We dig into YouGov’s big connected home survey
Research firm YouGov, which surveys 4,000 people every day, has just published a massive report on ‘The dawn of the connected home’ in the UK and there’s some ve-ery interesting findings. Overall, 23% of people said they have at least one smart home device in their home.
First up, the winners so far are smart speakers with ownership by 11% of UK households. (Only smart meters was higher, at 18%, but YouGov disqualifies these from the main comparison on account of them being given away free).
Elsewhere, 6% of households have a smart thermostat, 5% have smart lighting, 3% smart security, 3% smart scales (or other health tech), 2% have connected washing machines and 1% a smart vacuum cleaner.
When it comes to brands, Amazon’s Echo series is unsurprisingly the most popular smart speaker at 69%; Hive is the UK’s most popular smart thermostat brand at 52%, with Nest in second place on just 15% and Philips Hue is the most popular smart lighting choice with 31% though Hive is just behind on 29%. Good job, Hive – though according to the report, Nest’s customer satisfaction levels are higher than Hive’s.
The fully connected home isn’t a thing yet
So individual connected devices are in people’s homes in the UK but the fully connected, ambient, joined up smart home is still a rarity.
Only 1% of the people YouGov surveyed owned a smart speaker, smart lighting and a smart thermostat. Just 2% owned two of those devices. So put it this way, most households are a long way from our co-founder Paul Lamkin’s super smart home.
Of people who don’t currently own any smart home tech, three quarters (76%) said they didn’t want any of the options presented to them – connected lights, scales, kettles, speaker etc.

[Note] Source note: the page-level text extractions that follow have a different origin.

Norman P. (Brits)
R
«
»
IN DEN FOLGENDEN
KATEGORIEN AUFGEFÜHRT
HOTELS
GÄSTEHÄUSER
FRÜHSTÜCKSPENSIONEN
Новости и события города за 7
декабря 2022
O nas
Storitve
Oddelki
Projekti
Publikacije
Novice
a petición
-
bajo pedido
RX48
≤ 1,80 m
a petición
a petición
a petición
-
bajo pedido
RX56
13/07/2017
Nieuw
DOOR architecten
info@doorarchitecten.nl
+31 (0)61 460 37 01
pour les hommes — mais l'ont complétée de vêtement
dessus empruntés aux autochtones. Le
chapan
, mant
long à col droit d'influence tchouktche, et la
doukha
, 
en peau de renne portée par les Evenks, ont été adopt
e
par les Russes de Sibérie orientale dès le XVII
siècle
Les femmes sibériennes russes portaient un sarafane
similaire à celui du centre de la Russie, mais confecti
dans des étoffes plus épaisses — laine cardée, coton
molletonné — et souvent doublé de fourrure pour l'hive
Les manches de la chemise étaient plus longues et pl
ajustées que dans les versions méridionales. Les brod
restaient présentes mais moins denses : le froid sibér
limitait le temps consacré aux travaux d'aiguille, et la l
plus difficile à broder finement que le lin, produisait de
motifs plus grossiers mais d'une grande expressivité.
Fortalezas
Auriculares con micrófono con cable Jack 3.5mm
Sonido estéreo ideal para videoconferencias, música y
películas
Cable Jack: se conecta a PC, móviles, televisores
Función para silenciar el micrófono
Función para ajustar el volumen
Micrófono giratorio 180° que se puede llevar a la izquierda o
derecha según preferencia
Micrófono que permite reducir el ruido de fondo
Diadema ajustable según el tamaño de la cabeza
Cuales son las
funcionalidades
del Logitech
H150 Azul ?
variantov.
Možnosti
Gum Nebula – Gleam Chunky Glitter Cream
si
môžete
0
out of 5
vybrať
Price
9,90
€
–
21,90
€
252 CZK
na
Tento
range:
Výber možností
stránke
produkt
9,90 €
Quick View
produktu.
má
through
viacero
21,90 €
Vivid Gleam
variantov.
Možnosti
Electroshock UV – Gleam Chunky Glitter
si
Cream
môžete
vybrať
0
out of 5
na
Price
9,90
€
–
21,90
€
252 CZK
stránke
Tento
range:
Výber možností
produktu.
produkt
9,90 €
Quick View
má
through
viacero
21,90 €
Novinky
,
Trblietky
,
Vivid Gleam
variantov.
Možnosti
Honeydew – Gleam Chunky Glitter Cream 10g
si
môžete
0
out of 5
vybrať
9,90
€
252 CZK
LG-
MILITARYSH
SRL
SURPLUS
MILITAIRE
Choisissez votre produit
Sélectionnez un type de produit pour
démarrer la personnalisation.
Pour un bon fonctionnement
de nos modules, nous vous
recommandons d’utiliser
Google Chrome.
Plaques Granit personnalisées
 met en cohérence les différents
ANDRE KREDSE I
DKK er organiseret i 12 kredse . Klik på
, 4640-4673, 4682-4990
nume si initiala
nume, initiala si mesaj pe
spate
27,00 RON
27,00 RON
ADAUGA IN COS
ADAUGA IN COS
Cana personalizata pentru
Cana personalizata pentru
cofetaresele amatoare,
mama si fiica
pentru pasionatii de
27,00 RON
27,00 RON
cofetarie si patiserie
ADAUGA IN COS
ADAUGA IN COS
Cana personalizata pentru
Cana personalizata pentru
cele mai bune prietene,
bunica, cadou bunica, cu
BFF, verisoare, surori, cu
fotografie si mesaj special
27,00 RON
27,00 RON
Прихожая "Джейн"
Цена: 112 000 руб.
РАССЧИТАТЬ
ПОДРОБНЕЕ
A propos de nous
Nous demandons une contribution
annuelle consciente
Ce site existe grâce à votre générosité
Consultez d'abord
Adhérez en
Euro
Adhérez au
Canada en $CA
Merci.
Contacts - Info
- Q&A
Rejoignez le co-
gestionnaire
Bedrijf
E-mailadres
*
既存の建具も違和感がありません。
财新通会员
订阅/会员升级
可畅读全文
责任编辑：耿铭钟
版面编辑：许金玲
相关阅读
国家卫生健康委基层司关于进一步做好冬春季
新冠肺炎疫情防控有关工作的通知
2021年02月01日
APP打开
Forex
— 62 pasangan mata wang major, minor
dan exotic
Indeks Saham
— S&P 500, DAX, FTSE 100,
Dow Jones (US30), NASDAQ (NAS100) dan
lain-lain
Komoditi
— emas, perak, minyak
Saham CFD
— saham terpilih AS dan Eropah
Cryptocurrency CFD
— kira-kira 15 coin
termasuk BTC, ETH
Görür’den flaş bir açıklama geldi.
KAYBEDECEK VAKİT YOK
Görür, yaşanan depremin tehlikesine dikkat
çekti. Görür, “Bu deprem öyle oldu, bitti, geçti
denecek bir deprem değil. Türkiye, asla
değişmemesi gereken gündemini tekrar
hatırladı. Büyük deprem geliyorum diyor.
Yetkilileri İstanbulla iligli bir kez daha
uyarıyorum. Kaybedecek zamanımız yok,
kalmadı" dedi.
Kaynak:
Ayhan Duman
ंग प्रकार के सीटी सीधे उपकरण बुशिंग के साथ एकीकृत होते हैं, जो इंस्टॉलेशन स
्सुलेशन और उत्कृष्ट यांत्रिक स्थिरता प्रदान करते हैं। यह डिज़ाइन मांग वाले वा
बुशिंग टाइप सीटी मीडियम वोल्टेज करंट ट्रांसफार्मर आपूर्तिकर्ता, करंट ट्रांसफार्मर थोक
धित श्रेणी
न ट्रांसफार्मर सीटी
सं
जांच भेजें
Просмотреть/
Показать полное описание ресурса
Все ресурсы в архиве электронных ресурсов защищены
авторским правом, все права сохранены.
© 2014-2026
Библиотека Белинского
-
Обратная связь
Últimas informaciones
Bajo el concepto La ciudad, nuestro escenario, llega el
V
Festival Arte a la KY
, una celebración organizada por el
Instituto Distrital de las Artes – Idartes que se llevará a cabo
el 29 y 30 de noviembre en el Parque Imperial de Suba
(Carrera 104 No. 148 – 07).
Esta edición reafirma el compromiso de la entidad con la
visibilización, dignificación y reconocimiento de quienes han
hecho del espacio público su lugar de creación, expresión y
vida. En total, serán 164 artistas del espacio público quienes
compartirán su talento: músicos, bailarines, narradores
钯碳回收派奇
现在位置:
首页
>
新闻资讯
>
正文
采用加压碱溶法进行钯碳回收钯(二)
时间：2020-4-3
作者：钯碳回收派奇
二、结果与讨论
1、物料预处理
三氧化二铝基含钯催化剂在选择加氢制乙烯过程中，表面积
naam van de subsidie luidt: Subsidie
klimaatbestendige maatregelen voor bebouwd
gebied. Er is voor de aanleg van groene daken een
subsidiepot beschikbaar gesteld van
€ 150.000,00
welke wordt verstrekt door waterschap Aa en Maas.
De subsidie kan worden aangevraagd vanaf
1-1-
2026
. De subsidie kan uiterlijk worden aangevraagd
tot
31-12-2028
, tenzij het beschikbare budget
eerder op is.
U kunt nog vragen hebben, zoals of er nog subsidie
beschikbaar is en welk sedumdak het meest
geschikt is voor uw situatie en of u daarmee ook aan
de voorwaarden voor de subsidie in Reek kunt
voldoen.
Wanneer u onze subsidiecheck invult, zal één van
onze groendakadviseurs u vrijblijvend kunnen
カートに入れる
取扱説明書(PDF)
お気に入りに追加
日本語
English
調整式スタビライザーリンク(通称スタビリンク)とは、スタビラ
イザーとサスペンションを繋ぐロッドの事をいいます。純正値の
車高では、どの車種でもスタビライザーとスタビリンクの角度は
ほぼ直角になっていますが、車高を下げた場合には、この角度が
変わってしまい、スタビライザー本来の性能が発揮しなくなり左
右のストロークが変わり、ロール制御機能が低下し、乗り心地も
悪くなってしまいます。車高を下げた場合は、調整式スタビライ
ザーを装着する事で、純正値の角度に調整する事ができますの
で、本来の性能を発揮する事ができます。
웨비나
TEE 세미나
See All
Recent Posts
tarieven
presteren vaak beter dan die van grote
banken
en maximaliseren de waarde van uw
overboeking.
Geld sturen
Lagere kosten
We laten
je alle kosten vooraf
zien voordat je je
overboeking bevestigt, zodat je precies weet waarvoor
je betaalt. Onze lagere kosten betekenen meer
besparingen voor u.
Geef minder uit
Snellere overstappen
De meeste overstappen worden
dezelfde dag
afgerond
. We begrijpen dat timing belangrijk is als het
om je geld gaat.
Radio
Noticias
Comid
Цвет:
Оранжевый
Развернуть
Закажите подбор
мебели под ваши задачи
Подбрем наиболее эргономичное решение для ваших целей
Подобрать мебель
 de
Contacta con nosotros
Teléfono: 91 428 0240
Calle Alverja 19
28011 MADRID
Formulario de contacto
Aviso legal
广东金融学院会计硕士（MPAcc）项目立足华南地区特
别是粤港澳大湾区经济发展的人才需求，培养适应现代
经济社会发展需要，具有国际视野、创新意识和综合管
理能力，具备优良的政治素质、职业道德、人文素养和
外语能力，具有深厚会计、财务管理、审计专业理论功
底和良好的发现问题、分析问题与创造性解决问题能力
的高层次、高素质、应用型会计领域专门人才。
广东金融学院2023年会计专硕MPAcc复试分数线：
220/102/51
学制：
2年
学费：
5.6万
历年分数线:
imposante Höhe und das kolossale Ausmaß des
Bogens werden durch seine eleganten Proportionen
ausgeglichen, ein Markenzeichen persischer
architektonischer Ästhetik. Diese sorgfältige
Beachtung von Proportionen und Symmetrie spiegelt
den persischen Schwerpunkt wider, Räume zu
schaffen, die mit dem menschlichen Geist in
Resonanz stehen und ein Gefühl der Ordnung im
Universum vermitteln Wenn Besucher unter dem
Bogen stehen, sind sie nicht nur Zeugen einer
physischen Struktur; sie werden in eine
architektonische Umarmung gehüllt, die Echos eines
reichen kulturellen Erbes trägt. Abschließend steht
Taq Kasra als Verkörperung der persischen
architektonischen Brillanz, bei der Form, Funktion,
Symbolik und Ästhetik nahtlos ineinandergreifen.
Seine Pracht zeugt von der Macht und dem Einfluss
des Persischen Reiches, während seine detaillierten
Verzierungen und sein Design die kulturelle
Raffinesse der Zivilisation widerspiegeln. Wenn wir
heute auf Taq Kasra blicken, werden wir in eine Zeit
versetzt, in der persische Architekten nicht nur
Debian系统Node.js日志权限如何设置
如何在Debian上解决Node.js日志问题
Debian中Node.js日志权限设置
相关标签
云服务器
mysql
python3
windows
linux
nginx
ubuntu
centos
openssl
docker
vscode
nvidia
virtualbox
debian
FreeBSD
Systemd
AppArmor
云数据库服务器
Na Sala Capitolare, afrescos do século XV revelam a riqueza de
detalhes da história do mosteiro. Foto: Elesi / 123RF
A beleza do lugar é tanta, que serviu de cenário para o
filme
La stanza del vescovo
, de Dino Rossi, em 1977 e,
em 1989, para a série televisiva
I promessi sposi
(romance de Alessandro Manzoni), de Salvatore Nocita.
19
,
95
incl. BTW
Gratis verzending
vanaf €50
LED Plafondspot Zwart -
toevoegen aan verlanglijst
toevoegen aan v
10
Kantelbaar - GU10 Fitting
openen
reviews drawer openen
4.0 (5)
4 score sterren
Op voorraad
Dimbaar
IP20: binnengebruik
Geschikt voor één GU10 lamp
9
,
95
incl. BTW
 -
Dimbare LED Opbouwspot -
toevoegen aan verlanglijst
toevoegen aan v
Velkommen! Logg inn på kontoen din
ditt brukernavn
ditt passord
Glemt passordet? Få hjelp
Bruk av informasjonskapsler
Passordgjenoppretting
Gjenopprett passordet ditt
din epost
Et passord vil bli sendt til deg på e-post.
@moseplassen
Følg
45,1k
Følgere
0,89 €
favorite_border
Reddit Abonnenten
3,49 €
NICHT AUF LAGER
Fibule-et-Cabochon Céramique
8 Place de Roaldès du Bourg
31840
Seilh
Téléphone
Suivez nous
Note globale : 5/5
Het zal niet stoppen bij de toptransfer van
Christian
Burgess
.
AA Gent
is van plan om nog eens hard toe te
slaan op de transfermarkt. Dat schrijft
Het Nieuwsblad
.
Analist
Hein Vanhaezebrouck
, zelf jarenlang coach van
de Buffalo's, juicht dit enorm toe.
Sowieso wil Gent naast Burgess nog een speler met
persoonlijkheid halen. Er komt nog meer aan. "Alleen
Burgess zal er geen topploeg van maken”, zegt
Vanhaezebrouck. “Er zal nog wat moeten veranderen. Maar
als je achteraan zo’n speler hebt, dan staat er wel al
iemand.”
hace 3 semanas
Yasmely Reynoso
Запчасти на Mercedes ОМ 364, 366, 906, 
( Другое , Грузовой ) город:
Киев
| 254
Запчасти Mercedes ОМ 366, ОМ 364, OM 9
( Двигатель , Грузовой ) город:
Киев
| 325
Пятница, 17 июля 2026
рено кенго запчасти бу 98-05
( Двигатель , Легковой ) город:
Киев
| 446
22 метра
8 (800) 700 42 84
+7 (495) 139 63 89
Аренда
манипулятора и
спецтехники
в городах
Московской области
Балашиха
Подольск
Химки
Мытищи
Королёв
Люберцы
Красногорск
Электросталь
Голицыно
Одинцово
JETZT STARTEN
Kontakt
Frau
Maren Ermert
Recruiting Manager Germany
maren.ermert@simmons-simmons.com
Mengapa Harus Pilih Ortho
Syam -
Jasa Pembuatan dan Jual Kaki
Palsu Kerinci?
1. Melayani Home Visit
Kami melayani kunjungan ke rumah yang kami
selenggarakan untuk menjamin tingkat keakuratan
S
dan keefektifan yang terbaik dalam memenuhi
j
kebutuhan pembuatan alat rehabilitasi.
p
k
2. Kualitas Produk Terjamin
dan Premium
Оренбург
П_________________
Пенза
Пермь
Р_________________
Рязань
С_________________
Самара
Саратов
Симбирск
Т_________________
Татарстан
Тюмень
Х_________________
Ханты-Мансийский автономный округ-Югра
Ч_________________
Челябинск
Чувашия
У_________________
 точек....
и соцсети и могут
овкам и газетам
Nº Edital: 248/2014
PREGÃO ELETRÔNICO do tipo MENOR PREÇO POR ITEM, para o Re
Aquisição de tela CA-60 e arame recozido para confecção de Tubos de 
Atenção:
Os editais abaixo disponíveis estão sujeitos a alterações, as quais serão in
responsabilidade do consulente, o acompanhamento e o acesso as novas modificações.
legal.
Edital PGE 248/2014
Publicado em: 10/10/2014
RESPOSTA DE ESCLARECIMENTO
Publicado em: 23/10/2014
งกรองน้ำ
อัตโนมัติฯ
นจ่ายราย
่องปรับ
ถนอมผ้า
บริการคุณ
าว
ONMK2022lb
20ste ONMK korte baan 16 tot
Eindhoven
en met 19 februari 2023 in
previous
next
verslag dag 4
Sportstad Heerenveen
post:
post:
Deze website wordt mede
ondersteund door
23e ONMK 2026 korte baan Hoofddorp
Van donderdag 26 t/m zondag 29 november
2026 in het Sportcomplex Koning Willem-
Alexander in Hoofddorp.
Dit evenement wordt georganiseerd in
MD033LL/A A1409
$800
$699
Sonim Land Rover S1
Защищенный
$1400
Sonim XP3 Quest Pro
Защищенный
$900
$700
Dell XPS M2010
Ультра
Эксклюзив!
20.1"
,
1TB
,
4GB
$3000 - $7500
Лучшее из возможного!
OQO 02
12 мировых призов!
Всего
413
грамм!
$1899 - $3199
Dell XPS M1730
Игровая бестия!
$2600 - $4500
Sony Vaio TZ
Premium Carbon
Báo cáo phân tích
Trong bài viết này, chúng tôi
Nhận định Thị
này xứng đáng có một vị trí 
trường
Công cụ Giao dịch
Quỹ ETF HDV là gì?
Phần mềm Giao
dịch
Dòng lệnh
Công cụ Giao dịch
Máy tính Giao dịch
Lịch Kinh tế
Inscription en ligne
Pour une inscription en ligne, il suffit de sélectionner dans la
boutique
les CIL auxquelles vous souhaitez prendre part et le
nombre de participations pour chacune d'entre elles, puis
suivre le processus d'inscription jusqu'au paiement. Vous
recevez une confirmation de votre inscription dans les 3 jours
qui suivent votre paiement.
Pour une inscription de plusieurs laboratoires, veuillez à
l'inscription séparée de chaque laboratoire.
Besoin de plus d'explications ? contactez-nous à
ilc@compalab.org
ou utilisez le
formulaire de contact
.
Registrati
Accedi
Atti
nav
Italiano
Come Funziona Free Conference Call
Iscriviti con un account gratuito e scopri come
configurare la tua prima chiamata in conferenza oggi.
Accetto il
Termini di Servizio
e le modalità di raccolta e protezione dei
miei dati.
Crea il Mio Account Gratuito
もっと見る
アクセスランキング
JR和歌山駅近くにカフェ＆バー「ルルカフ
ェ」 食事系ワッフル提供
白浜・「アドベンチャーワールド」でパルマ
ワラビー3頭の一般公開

But that ‘none of these’ drops to 47% when people already owned one smart home device and the top choices were smart meters, smart security cameras and smart light bulbs.
The biggest concerns around the smart home were pretty even amongst people who already own some connected tech and people who don’t: hacking, over-priced gadgets, data privacy and problems if the Wi-Fi goes down.